- RECORDED INFORMATION -
──────────────────────────────

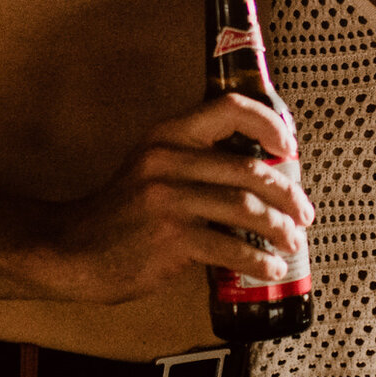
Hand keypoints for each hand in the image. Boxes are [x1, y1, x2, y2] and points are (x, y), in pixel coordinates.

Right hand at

──────────────────────────────

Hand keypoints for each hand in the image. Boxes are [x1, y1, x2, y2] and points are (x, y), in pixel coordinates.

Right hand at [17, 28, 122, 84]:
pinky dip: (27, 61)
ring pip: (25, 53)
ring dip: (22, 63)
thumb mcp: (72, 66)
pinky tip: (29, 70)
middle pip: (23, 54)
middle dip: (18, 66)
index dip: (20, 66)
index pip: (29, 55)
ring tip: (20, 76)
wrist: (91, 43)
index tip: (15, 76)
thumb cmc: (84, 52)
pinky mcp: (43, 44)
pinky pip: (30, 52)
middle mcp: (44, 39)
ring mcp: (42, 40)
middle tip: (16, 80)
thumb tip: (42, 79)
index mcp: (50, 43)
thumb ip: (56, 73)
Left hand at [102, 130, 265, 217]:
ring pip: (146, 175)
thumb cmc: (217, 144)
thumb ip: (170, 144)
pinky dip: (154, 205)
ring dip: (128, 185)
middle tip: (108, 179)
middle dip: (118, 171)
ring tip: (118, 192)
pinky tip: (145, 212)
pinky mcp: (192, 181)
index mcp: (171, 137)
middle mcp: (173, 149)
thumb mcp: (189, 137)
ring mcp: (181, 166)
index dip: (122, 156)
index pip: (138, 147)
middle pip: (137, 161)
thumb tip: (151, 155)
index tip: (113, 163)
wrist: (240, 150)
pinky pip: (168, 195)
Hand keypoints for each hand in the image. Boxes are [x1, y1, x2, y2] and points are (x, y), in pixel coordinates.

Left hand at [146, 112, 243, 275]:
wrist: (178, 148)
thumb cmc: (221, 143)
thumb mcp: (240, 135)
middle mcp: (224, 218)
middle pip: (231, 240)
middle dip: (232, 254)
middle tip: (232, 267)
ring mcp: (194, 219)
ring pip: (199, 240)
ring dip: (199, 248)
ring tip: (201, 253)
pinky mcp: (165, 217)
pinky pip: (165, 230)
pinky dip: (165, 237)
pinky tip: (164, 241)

──────────────────────────────

- PROBLEM DESCRIPTION -
You are asked to count the lines of the records above in which the word "ring" occurs, and to give only that number.

- SOLUTION BELOW -
12